SCOTT SIMON, host:
Senator Barack Obama returned to the United States today after a quick, highly publicized trip to Afghanistan, the Middle East and Europe. The Afghanistan and Iraq legs were official Senate business; the rest was billed to his presidential campaign. NPR's senior Washington editor Ron Elving joins us now. Ron, thanks very much for being with us.
RON ELVING: Good to be with you, Scott.
SIMON: The upside of the trip would certainly seem to be that Senator Obama certainly looked like a president. Are there downsides?
ELVING: The downside would be that Senator Obama may have been acting a little too much like a president in the judgment of many Americans. Now, of course, Senator McCain was quick to suggest that there was something slightly inappropriate about this, that maybe he was getting ahead of himself a little bit. And the campaign said it looked like a premature victory lap. Now, of course, none of this was about the Afghani or Iraqi legs of the trip. It was all about that big show in Europe and, to some degree, some of the interaction with some of the Middle East leaders as well.
SIMON: You mean, the hand on the elbow thing, or the....
ELVING: Some of that. He seemed to be a little bit too equal on stage with some of these international leaders, particularly perhaps in the news conference with French President Sarkozy. There was a sense that he was standing on an equal footing with them and acting as though he were already the president.
The funny thing, Scott, a lot of this was not in the control of the Obama campaign. And a lot of these politicians that he appeared with, including Malaki in Iraq, Sarkozy in France, wanted very much to associate themselves with Barack Obama because he is enormously popular in their countries. And it was just good PR for them to be seen in those pictures with him.

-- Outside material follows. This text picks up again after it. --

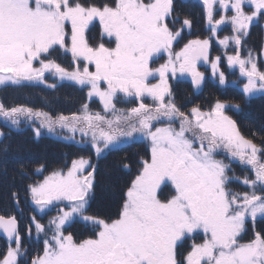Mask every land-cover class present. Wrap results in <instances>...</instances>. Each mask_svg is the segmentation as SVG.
<instances>
[{"label":"snow or ice","instance_id":"snow-or-ice-1","mask_svg":"<svg viewBox=\"0 0 264 264\" xmlns=\"http://www.w3.org/2000/svg\"><path fill=\"white\" fill-rule=\"evenodd\" d=\"M203 5L213 35L220 25L232 26L235 35L220 43L227 46L231 40L236 45L235 55L227 60L247 79L243 93L264 94V71L251 50L246 58L240 55L250 25L264 19V0H203ZM214 5L234 14L214 20ZM174 8V0H0V86L42 84L45 73H52L87 86L88 98L99 97L105 113H93L85 103L80 114L53 118L0 103V117L15 126L21 117L40 120L34 129L37 138L42 128L53 133L57 127L90 135L97 157L134 133L150 141V155L140 159L115 218L87 214L96 169L84 157L73 160L67 172L54 170L29 186L40 213L64 204L47 227L31 217L37 236L43 233L45 238L42 252L30 264H264V232L256 231L257 220L264 221V147L241 134L236 121L225 114L224 102L217 100L206 111L193 106L188 112L176 104L168 74H190L199 88L204 74L197 63L208 62L210 41L190 40L173 53L183 27H191L184 19L174 30ZM97 20L102 41L107 38L113 46L89 43L86 33ZM162 52L168 54L167 62L152 68L150 62ZM61 53L71 54V71L53 58ZM219 61L217 56L211 63L213 75ZM157 75L159 83H150ZM218 79L225 83L223 72ZM121 94L125 103L135 101L136 106L118 109ZM158 123L163 126H155ZM220 154L230 163L217 159ZM232 162L251 175L230 176ZM234 183L247 190L234 191ZM165 187L170 192L162 199ZM77 218L90 226L87 238L77 240L66 231ZM249 223L253 234L244 241ZM31 225L26 228L29 236ZM0 230L8 242L0 264H20L28 253L16 217L0 216ZM189 239V250L179 254L178 246Z\"/></svg>","mask_w":264,"mask_h":264},{"label":"rangeland","instance_id":"rangeland-1","mask_svg":"<svg viewBox=\"0 0 264 264\" xmlns=\"http://www.w3.org/2000/svg\"><path fill=\"white\" fill-rule=\"evenodd\" d=\"M105 2H110V0H95V3L97 4H102ZM200 6L202 7V15L200 16L201 20L199 19V16L197 15L198 21L202 22V29L204 30L201 31L203 34L210 32V34L216 38H218V40L220 41L224 36L225 37H232L235 35V33L232 31V26L231 24H223L220 25L219 28L217 29V32L215 33V35L212 34L211 30H210V26L208 24L207 18H206V12H205V8L204 5L202 3H200ZM218 7H215L214 10V20L219 19L220 15H224V12L222 10H218ZM201 9H198V11H200ZM217 15L215 16V12H217ZM221 11V13H220ZM234 13L231 12H227V15H233ZM99 21H94L92 25H90L89 30L91 31V35L92 39L88 37L89 32L86 33L88 39H89V43L96 45L100 42H104L106 44V46H113L112 44H110L108 41H102L99 40L96 35L102 32V30L100 29V27L98 26ZM261 33H264V28L262 29V31H259ZM207 35V34H205ZM221 35V36H220ZM223 38V39H224ZM229 46L230 49L228 51V56L229 55H235L236 52V45L234 44L233 41L229 40ZM253 50L254 52L252 53L253 56L256 58V63L258 65V68L260 71H264V68H262L264 65H260L259 63V57L257 56L258 54V50L262 51L261 56L264 57V47L261 45H254L253 43H250L248 41V39L243 38V42L240 48V55L242 58H246L247 57V50ZM66 56H71V54H67L63 57V60H67ZM216 56V55H215ZM262 57V59H263ZM54 58V57H53ZM59 63V62H57ZM264 63V61H263ZM37 66H39L37 64ZM74 65H72V67H67V69H69V71H71L73 69ZM238 67V66H236ZM262 68V69H260ZM92 68H90L91 70ZM94 70V69H93ZM199 72L203 73L204 76H206V78H208V80H210L211 74L213 73V71H211L209 74L205 71V70H201L198 69ZM219 71V68H218ZM217 71V72H218ZM236 75L237 76H232V78L229 80V83H224L223 85L219 83H217L219 86H223V87H231L234 90V94L236 95L239 91L243 94V85H244V79L246 77H243L240 75L239 72V67L236 68ZM187 74V73H186ZM219 75V73H217ZM187 76H189V74H187ZM237 79L241 80L239 83L236 84ZM68 81V80H60L59 77L53 75L52 73H45V83H42V87L39 86V84L41 83H24L22 85H13V86H0L2 87L0 89V103L4 104V101H6V104H4L6 107H15V106H25V107H29L32 108L34 111H40V112H46L48 114H50L46 107L43 104V101L45 102V100L49 103H52L53 100L48 101L47 98H49L47 96V92H50L45 86L51 85L52 83H49V81ZM189 80V78H188ZM192 80V78H191ZM219 80V79H218ZM247 80V79H246ZM73 82V81H70ZM247 82V81H246ZM75 83V82H74ZM36 84V86H35ZM234 84V85H233ZM203 85V82H202ZM80 86V85H78ZM82 87V86H80ZM188 87L190 93H186L183 89L181 88H170L172 93H173V97L175 99L176 104L181 107L182 111L188 112L193 106H200L203 110H205V108L209 109L212 105L215 104V102L217 101H211V97L212 95H214V93L216 92V89L214 90V92L212 94L208 93L207 91L204 92L200 91L199 88H197V90H195L196 86L193 85V89L192 86H186ZM203 89V88H202ZM203 93V94H199V93ZM198 93V96L195 97L194 94ZM82 95L84 96V94L82 93ZM229 92L226 91V89H223L222 92H220L217 96V99L221 102L227 103V97L229 96ZM234 95V96H235ZM47 96V97H46ZM45 97V98H44ZM30 98H33V101L30 100ZM92 98H97V97H92ZM123 98V96H122ZM260 98H264V94L260 97ZM99 99V97H98ZM197 99H203V101L205 102L202 105L201 104H197L198 101ZM255 99V98H254ZM82 105L84 104L83 100L81 101ZM120 102H122L121 104V108L120 109H124L127 110L131 107H134V105H131V102H124V98L120 100ZM135 103V101H132ZM146 103L151 104L152 101L150 99H146L145 100ZM46 104V102H45ZM137 102L135 103L136 106ZM95 106L92 105L91 108H94ZM90 108V107H89ZM226 108H227V104H226ZM225 108V109H226ZM254 108H264V101L263 100H255L254 101V106L252 107V109ZM82 109V107H81ZM81 109L79 110V113H81ZM230 113V114H229ZM73 114H78V112H74V113H70L68 115L66 114H61L64 116H71ZM226 115H231L233 118L235 116V114L232 112V110H229L227 113L225 112ZM51 115V114H50ZM52 116V115H51ZM109 116V115H108ZM230 116V117H231ZM53 117V116H52ZM54 118V117H53ZM111 118V117H109ZM0 119H2L4 121V124L9 125V128L4 127V128H0V133H3L2 135V139L5 137V133L6 132H11L13 129H18V130H23L24 128L26 129V131H28V129L30 131H28V133L31 134V139H41L40 137H36L35 136V132L33 131V129L39 127L40 125V120L33 118L32 119V123H34L36 126L29 124V123H24L22 121V119L20 118V124L18 126L12 125L10 121H6L3 117H0ZM25 126V127H22ZM155 126H163V124H156ZM3 130H7V131H3ZM43 131H46L45 133L48 135H51L52 138L56 137V138H62L65 140H70L73 141V143H70L69 145H67V150H64L62 152H66L69 156L68 158L71 159V164L73 160H78L81 157H84L85 159L90 160L91 164L95 166V173H94V186L92 189V193L89 199V207H88V211L87 214L89 215H96V217L101 218V219H109V218H115L120 205L122 204L123 198H124V193L127 191L128 186L130 185V182L132 180V178H134V174L130 176L129 173H132V171L134 170V168L136 167V171L139 168V161L141 158H145L147 159L150 155V151L146 150L147 148L150 149V141H148L147 139H144L140 133H134L132 137H123L121 138V142L119 143V145L111 150H105L104 153H102L99 157L96 156L95 154V150L91 147V136H82L79 132H76L75 134H73L72 132L68 131L67 129H61L59 127L56 128L55 132L53 133H49L47 128H42L41 129V135L43 134ZM26 138H21L20 141H25ZM19 141V142H20ZM254 143H256V141H253ZM257 145H259L258 143H256ZM145 149V150H142ZM63 149V148H62ZM70 152V153H68ZM137 156V164H133L131 162L132 157H136ZM217 159H223L225 163H230V161L228 159L225 158L224 155L221 156H217ZM100 163L102 164L101 166V174H103L104 172H108V174L116 172L117 168L119 170V172L122 173V177L120 176L119 179H117L119 181V186L114 185L113 181L110 182L111 180H107L104 181V179H99V165ZM127 164L129 165V169H125L124 165ZM239 165L238 163H231V169L232 171L229 172V175H235L240 177L241 179L245 176V175H251V173L249 171H247L245 168H243L241 165ZM241 166V167H240ZM62 168H55V169H48V170H42V175L41 177H44L49 175L52 171L54 170H61ZM244 169V171H242ZM63 170V169H62ZM68 169L63 170L64 172H67ZM117 170V172H118ZM88 171H91V169H88ZM118 172V173H119ZM135 172V171H133ZM136 173V172H135ZM39 177V178H41ZM37 178V179H39ZM43 179H39L36 182H42ZM99 182V184H98ZM102 182V183H101ZM108 184H110V186H108ZM32 185V184H31ZM96 185H99L96 187ZM112 185V186H111ZM23 186V184L20 185V188ZM119 188V190H116V188ZM232 189L234 191H246L247 189H245L241 184L238 183H234L231 185ZM105 190V194L104 195H108L109 197H104L105 200L109 199H114V201H116L117 199V203L116 205H112V203H107L108 201H106V205L107 207H105L104 204V200H101L100 198V193L103 192ZM170 192V187H165L163 188L161 195V198L164 199L169 195ZM14 196L17 198L18 202H24L25 207L30 206L32 208V214H28V218L24 217V222L22 224V228H23V233H21L22 237H23V241L24 240H28L27 238V231H26V222H30L31 221V215L32 217L35 216L34 214L38 213L41 215L47 214V218H48V222L57 216L58 214V208L63 207L64 204L62 203H57L53 206H49L48 209L45 210V213H40L37 208L36 205L33 203L32 198H31V193L29 191V187L26 186L24 184V187H22V191H16L14 193ZM22 199V201H21ZM66 203V202H65ZM98 203L100 204V208L98 209ZM25 207L23 206L22 208L25 209ZM22 209V210H23ZM15 211H13L14 213ZM107 213V214H106ZM7 217L11 216V214H4ZM79 219V218H77ZM27 223V224H28ZM84 226L87 228L88 232H91V228L90 226L84 224ZM32 229H33V235L37 236L36 232H35V228L34 225H32ZM256 231H261L264 232V221L258 219L256 222ZM252 225L251 223H249L248 225V231L247 234L243 237L244 241H247L248 239H250L252 237ZM26 235V237H25ZM34 238V237H33ZM196 242H200V237L197 236L196 237ZM192 243V240H186L184 242H182L179 246H178V253L179 254H186L187 250H189L190 245ZM13 247L15 246L14 244L12 245ZM0 249H2V241L0 240ZM5 250V249H4ZM27 251H29V249L27 248ZM31 253H35L37 250L36 249H30ZM36 254H34L35 256Z\"/></svg>","mask_w":264,"mask_h":264},{"label":"flooded vegetation","instance_id":"flooded-vegetation-1","mask_svg":"<svg viewBox=\"0 0 264 264\" xmlns=\"http://www.w3.org/2000/svg\"><path fill=\"white\" fill-rule=\"evenodd\" d=\"M200 3L203 4V0H174V5H175L174 16L178 18V22L175 24L174 30L181 28L184 19H188L191 21V27L190 28L187 26L183 27L181 36L178 38L177 41L173 42L172 51L173 53L181 51L184 45L187 44L190 40L209 39L210 41L209 50H208L209 60L207 63H205L203 60L199 61L197 63V70L198 69L205 70L209 74L212 71L211 63L216 60L217 56H219L220 57V61L218 63L219 71L217 73L223 72L225 76V82L229 83V80L232 78V76H237L236 68L238 67L236 66L233 67L228 64L227 57H228V51L230 49V46L229 44L227 46H224L220 43V41L224 38V36H222L223 38L219 41L218 38L212 36L210 32L205 33L207 35L201 32V31L204 32V30L202 29L203 28L202 22L198 21V18H197V15H198L199 19L201 20L200 16L202 15V7L200 6ZM216 6L218 7L217 9L220 10L218 5H214V10ZM198 9H201V10L198 11ZM245 10L246 11L249 10L248 6H245ZM217 13L218 11L215 12V16L217 15ZM224 15H227V13H224ZM98 26L100 27L99 23H98ZM170 27H172L171 23H170ZM263 28H264V19L258 18L257 20L253 22L252 25H250L249 35L244 38L248 39V41L250 43H253L254 45L258 44L264 47V33L259 32V31H262ZM88 32H89L88 37L92 39V36L90 37L91 31L89 30ZM96 37L99 40H102L101 33L99 34V36L97 34ZM103 40L108 41L107 38H104ZM250 50L251 49L247 50L246 53L248 54ZM251 52L253 53L254 51L251 50ZM261 54H262V51L258 50L257 56L259 57V63L260 65H264L263 63L264 57L261 56ZM167 60H168V54L166 52H162L153 58V60L150 62V66L152 68H158L161 64L166 63ZM262 68H264V66ZM240 81L241 80L237 79L236 84L239 83ZM246 81L247 80L245 78L244 84L246 83ZM149 82L153 84L159 83L158 75L156 77L150 78ZM217 83H219L218 74L213 75L212 73L210 80H208V78L204 76L202 92H204L205 94V91H207L208 93L212 94L214 90L216 89L214 96L218 97L217 95L220 92H222L223 89H226V91L229 92L230 94L227 97L228 104L231 105V107L228 108V110H233L232 112L238 116H246L247 113L249 114V118H250L249 131L252 134H255L256 132H258V134L263 136V140H262L263 144L261 146L264 147V123H261L259 121L260 120L259 118L264 115V108H254L253 110H251L252 107L254 106L255 100L264 101V98H260L263 94L255 93L251 96H248L244 93L242 94L239 91L236 96L234 94V90L231 87L226 88L223 86H219ZM168 85L170 88H181L186 93H190L188 87L186 86H192V89H193V83L191 80V76L190 74L189 76H187L186 73L182 75L179 72H177L175 76L169 73L168 74ZM202 92L199 94H203ZM194 96L197 97L198 93H195ZM237 105L239 106L238 108L236 107ZM35 217L41 224L45 225L46 227L48 226L49 222H48L47 214L38 215ZM22 224H23V220L19 221L20 233H23ZM84 224H85L84 222L80 221L79 219H76L70 226H66V231L72 233L73 236L77 240L87 238L88 236L91 235V232L87 231V228L84 226ZM26 225H27L26 226L27 228L31 224L29 223ZM26 235H27L28 240L23 241V247L26 249L28 248L29 251H27L28 253L27 256L21 259L20 264H30V260L34 256V254H37L38 252H42V248H43V240L45 238L43 233H41L39 237L33 235V232L31 233L30 236L28 232L26 233ZM48 235L50 236L51 232H49ZM7 247H8L7 240L2 239V249H0V258H2L3 254L6 252ZM30 249H36L37 251L35 253H31Z\"/></svg>","mask_w":264,"mask_h":264},{"label":"trees","instance_id":"trees-1","mask_svg":"<svg viewBox=\"0 0 264 264\" xmlns=\"http://www.w3.org/2000/svg\"><path fill=\"white\" fill-rule=\"evenodd\" d=\"M47 96L49 97L47 98L48 101L51 102V100H53V102L49 103L45 100L46 104L44 101L43 104L54 118L61 114L68 115L74 112L79 113L82 107L79 94L77 91L74 92L73 89L70 88H62V92L61 90L51 93L47 92ZM30 100L33 101V98H30ZM85 103H87L86 93L84 97V104ZM4 104H6V101H4ZM22 120L23 122H29L27 117H23ZM28 131L30 130L28 129ZM28 131H26L25 128L23 130L13 129L11 132H6L5 137L0 139V210L4 214L16 210L15 203L17 199L14 193L22 190L24 184L28 187L31 184H35L36 181L40 179L39 177L42 175V170L55 168L66 169L71 166V159L68 158L69 155L62 151L67 150V145L73 143V141H67L56 137L52 138L51 135L45 133L46 131H43V134L40 136L41 139L32 140L31 134L28 133ZM23 137L26 138V140L20 141ZM102 164L100 163L99 165V179H104V181L112 179L110 182L113 181L114 185H118L119 181L117 179H119L120 176L122 177V173L115 168L116 172H114V174H108V172L101 174L100 169ZM41 167L42 170L37 171V169ZM21 184H23V186L20 188ZM97 186L99 185H96V187ZM108 186H110V184H108ZM104 194L105 190L100 193V198L104 200V204L108 201L107 203L116 205L117 201H114V199L105 200L104 197L109 196ZM19 204L23 206L24 202H19ZM106 204L105 207H107ZM99 205L98 203V209L100 208Z\"/></svg>","mask_w":264,"mask_h":264},{"label":"bare ground","instance_id":"bare-ground-1","mask_svg":"<svg viewBox=\"0 0 264 264\" xmlns=\"http://www.w3.org/2000/svg\"><path fill=\"white\" fill-rule=\"evenodd\" d=\"M259 119H260V120H259ZM259 119H258V120H259L261 123H264V115L261 116ZM117 186H119V185H117ZM119 187H120V186H119ZM116 190H119V188L117 187ZM116 201H117V199H116Z\"/></svg>","mask_w":264,"mask_h":264},{"label":"water","instance_id":"water-1","mask_svg":"<svg viewBox=\"0 0 264 264\" xmlns=\"http://www.w3.org/2000/svg\"><path fill=\"white\" fill-rule=\"evenodd\" d=\"M0 234L3 235V236H5V235L3 234V232H2V230H0Z\"/></svg>","mask_w":264,"mask_h":264}]
</instances>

SIMON: I can remember a time when presidential candidates would go overseas and they were quick to say, as I think Senator Obama did on the plane leaving Andrews, I want to do more listening than talking. But then, if you're just in Berlin for half a day and spend most of it preparing to give a speech and then giving a speech, it doesn't seem to leave much time for this.
ELVING: Certainly not to be listening to the ordinary European or the ordinary Iraqi-stationed soldier or some Marine in Afghanistan. But he did have some time with the troops when he was on the front lines. He clearly did have some time to listen to General Petraeus, who is one of the people Senator McCain was urging him to meet with in Iraq when this whole thing got started. So, not so much listening time with ordinary people perhaps in Europe, but a chance at least to listen a little bit to some of the European leaders he met with.
SIMON: Ultimately, for all the attention it received this week, and perhaps the comparative lack of attention the McCain campaign received, does this count for anything in November?
ELVING: I suspect by November, we'll have moved on to many other things that will have intervened. But it's possible that some of the impression that was created, both positively - and I think you got a good, positive impression in the photographs coming out of Iraq and Afghanistan especially - and also some of this sense of resentment that maybe this young man, Barack Obama, is getting ahead of himself a little bit, may endure with some voters.
SIMON: NPR's Ron Elving, thank you very much.